__Exercise input__:
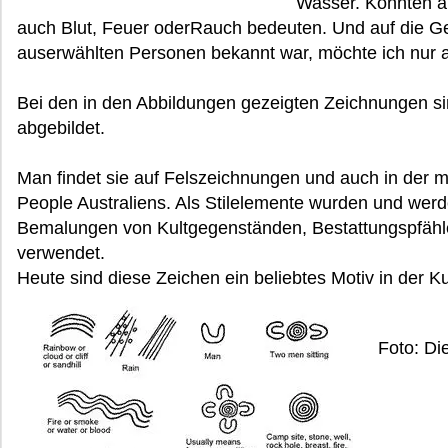
Wasser. Konnten ab
auch Blut, Feuer oderRauch bedeuten. Und auf die G
auserwählten Personen bekannt war, möchte ich nur
Bei den in den Abbildungen gezeigten Zeichnungen si
abgebildet.
Man findet sie auf Felszeichnungen und auch in der 
People Australiens. Als Stilelemente wurden und wer
Bemalungen von Kultgegenständen, Bestattungspfäh
verwendet.
Heute sind diese Zeichen ein beliebtes Motiv in der Ku
Foto: Di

__Task directions__:
Tally every line of the data that includes "auch". Report the number and nothing more.

__Response__:
2